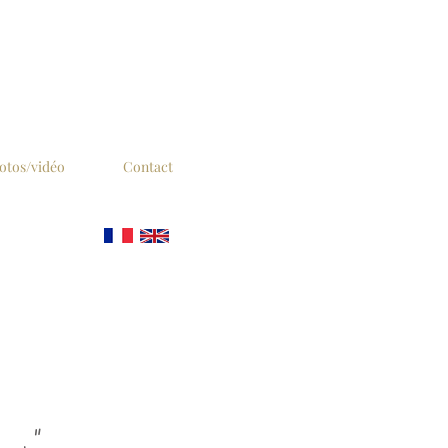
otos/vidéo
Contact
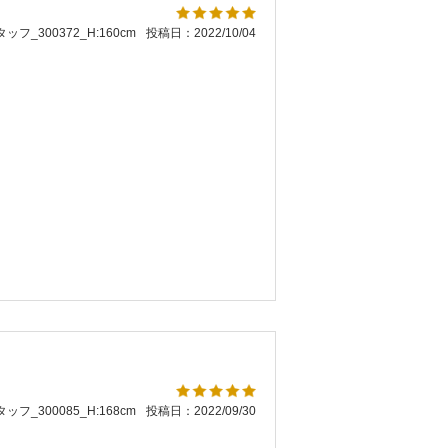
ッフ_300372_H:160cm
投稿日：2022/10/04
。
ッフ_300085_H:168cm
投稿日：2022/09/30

---

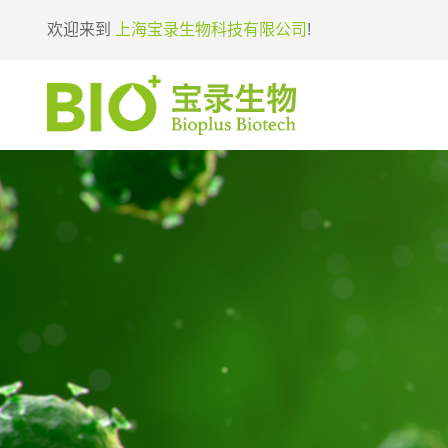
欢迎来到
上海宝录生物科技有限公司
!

-- WORK TO COMPLETE --
Duplicate the rows between the line holding "ッフ_300372_H:160cm" and the line holding "投稿日：2022/09/30", inclusive.

-- OUTPUT BELOW --
ッフ_300372_H:160cm
投稿日：2022/10/04
。
ッフ_300085_H:168cm
投稿日：2022/09/30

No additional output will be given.